▶ **ПРИВЕДЁННЫЙ ТЕКСТ**
Более живую картину даёт взгляд на предметы, входящие в клад, с точки зрения их назначения. Самую обширную группу составляют предметы личного обихода знатной особы (или нескольких особ). Золотые обкладки ножен (22), декоративный серебряный умбон щита (24), золотые украшения на одежду и

(23/24)

амуницию (23, 25-36, 39-43) и золотые браслеты и гривны (116-145), являвшиеся, например, в Ахеменидском Иране неотъемлемой частью торжественного облачения царя, самых высших сановников, царских телохранителей и вообще знатных лиц, позволяют считать, что многие предметы в кладе принадлежали первоначально особе мужского пола. Более нейтральны в этом смысле перстни-печати из золота (101-112) и каменные печати (113-115), «походный» набор посуды (золотой кувшин, три золотые и одна серебряная чаши), а также золотой сосуд (для благовоний?) в форме рыбы (17-21 и 16) и, возможно, серебряная «амфора» (от неё в дошедшем до нас кладе имеется только одна ручка — 10), подвески к более сложным украшениям (147, 150, 151) и, видимо, украшения какой-то бытовой утвари (например, шкатулки 14, 47). Скорее женскими украшениями можно назвать бусы, сделанные из золота (164, 165, 175, 176 — всего 270 бусин).

 

Статуэтки из серебра (1, 4) и золота (2, ), которые, очевидно, имели культовое назначение, миниатюрные модели колесницы (полный комплект — 7; колесница без лошадей — и, видимо, 8; отдельные разрозненные фигурки от других таких же наборов — 44-46 и, возможно, 38) и золотая статуэтка всадника (76) также могли принадлежать особе мужского пола.

 

Остаются непонятными и назначение, и принадлежность таких предметов, как статуэтки животных из золота (11, 13, 15) или полые изображения человеческих голов (5, 6). Дискуссионный вопрос — назначение золотых пластин разных размеров с изображениями людей (48-97), лошадей (99, 100) и верблюда (98); стройность гипотезы о том, что это вотивные пластины для приношений в храм с изображением жертвователей (Гиршман 1963, с. 248; Гиршман 1965; Барнет 1968, с. 36-37; ср.: Артамонов 1973, с. 14-15), нарушают пластины с изображением лошадей и верблюда; грубость и схематизм изображений на пластинах, очевидно, определялись не только назначением, но и средой, в которой все они были изготовлены.

 

Многочисленные изображения ахеменидского времени, представляющие жрецов и совершающих жертвоприношение людей, которые держат перед собой пучок прутьев (в том числе — на упоминавшихся пластинах 48-100), в составе клада позволяют предположить, что именно таким было назначение фрагментов медных и железных прутьев, покрытых позолотой (166-174).

 

Такой предстаёт амударьинская находка, если рассматривать её как археологический комплекс — единый, но не полный.

▶ **СПИСОК ЗАДАНИЙ**
a. Сколько всего золотых бус насчитывается в кладе, по данным текста об амударьинском кладе?
b. Перепечатайте фрагмент текста об амударьинском кладе, начиная со слов «Многочисленные изображения ахеменидского» и заканчивая словами «покрытых позолотой (166-174).» включительно.

▶ **ПРЕДОСТАВЛЕННЫЕ ЗАПИСИ**
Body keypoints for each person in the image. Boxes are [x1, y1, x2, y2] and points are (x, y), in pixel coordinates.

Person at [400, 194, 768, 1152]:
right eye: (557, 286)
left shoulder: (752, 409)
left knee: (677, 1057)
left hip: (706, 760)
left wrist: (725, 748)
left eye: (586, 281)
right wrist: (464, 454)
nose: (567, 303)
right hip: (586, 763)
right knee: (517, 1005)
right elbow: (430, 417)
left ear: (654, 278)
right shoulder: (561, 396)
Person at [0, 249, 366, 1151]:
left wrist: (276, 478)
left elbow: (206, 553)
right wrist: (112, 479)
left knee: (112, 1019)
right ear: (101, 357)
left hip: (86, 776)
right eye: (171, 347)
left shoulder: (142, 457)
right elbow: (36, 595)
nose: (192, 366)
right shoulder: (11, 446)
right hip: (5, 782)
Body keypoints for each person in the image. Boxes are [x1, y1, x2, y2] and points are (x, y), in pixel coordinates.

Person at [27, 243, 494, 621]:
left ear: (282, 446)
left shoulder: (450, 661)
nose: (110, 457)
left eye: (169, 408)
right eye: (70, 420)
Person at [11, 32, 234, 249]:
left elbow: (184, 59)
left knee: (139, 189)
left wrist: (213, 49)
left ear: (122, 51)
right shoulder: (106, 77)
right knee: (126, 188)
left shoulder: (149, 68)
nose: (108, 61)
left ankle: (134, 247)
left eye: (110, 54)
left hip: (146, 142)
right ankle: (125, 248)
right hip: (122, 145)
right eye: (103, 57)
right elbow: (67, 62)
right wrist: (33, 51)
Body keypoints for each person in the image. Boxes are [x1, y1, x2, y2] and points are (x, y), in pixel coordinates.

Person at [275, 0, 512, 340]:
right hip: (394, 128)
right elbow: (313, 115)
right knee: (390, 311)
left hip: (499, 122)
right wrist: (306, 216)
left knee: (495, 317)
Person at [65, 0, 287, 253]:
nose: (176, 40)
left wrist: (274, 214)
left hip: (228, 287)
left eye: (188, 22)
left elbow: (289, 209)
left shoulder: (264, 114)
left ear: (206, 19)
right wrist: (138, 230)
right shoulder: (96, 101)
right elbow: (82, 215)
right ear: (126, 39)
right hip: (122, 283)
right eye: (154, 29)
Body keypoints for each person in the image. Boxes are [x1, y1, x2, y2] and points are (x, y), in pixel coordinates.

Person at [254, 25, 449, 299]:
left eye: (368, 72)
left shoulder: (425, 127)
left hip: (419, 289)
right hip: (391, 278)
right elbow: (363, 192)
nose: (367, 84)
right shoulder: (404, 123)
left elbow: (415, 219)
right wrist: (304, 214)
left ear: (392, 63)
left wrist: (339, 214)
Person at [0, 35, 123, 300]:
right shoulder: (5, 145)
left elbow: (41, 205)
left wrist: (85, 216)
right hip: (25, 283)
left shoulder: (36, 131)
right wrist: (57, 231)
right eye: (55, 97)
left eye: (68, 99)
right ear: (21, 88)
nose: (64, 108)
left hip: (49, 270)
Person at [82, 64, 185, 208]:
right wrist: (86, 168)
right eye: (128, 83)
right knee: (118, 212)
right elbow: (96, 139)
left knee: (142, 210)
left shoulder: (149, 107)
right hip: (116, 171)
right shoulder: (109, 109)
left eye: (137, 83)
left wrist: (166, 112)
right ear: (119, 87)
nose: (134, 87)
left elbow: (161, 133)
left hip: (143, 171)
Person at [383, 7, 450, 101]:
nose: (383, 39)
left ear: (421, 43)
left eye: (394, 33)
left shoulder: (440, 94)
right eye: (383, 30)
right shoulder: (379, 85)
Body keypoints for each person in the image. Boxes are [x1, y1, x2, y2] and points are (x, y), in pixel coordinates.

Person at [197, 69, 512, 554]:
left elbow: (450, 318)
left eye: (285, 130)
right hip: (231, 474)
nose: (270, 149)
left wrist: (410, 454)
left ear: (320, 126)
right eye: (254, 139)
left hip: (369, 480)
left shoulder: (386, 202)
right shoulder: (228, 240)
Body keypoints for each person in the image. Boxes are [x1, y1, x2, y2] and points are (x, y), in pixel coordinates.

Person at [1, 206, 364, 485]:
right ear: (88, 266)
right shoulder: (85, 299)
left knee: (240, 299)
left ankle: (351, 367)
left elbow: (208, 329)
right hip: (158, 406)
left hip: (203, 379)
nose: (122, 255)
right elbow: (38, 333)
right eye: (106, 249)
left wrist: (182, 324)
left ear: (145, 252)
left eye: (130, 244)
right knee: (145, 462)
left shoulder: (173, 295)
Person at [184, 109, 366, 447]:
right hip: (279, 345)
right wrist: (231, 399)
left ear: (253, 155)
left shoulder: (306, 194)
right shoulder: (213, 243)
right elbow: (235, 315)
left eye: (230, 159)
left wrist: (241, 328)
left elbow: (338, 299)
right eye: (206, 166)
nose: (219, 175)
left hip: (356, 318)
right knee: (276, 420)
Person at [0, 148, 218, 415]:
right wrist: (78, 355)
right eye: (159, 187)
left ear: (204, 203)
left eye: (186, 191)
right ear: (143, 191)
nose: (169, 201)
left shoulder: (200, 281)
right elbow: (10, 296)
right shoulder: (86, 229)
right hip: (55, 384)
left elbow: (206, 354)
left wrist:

==

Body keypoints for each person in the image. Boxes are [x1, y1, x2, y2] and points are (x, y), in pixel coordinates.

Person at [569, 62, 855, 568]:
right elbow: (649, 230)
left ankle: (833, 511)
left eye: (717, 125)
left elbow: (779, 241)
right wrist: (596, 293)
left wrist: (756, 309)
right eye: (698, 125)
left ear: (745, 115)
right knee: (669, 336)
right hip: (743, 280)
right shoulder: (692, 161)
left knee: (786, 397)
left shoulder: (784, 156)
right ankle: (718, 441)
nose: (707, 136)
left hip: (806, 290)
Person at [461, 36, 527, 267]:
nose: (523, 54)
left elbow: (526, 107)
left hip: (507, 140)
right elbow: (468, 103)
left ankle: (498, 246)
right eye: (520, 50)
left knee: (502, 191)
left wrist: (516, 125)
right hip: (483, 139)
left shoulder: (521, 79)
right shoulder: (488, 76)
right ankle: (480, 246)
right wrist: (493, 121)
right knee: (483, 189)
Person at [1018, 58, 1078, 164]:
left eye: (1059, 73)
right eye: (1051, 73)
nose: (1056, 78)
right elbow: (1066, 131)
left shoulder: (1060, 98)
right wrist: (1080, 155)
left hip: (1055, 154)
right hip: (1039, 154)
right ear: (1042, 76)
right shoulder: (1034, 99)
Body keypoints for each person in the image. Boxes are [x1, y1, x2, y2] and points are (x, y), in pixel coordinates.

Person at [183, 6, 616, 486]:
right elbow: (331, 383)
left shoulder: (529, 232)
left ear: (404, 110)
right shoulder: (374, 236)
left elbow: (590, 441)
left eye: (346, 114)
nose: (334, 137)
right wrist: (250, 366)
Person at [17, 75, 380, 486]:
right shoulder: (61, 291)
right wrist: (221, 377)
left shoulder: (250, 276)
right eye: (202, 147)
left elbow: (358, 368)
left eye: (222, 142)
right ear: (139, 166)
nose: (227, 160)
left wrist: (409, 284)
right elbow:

▶ **РЕЗУЛЬТАТЫ ВЫПОЛНЕНИЯ**
a. Всего 270 бусин.

b.
Многочисленные изображения ахеменидского времени, представляющие жрецов и совершающих жертвоприношение людей, которые держат перед собой пучок прутьев (в том числе — на упоминавшихся пластинах 48-100), в составе клада позволяют предположить, что именно таким было назначение фрагментов медных и железных прутьев, покрытых позолотой (166-174).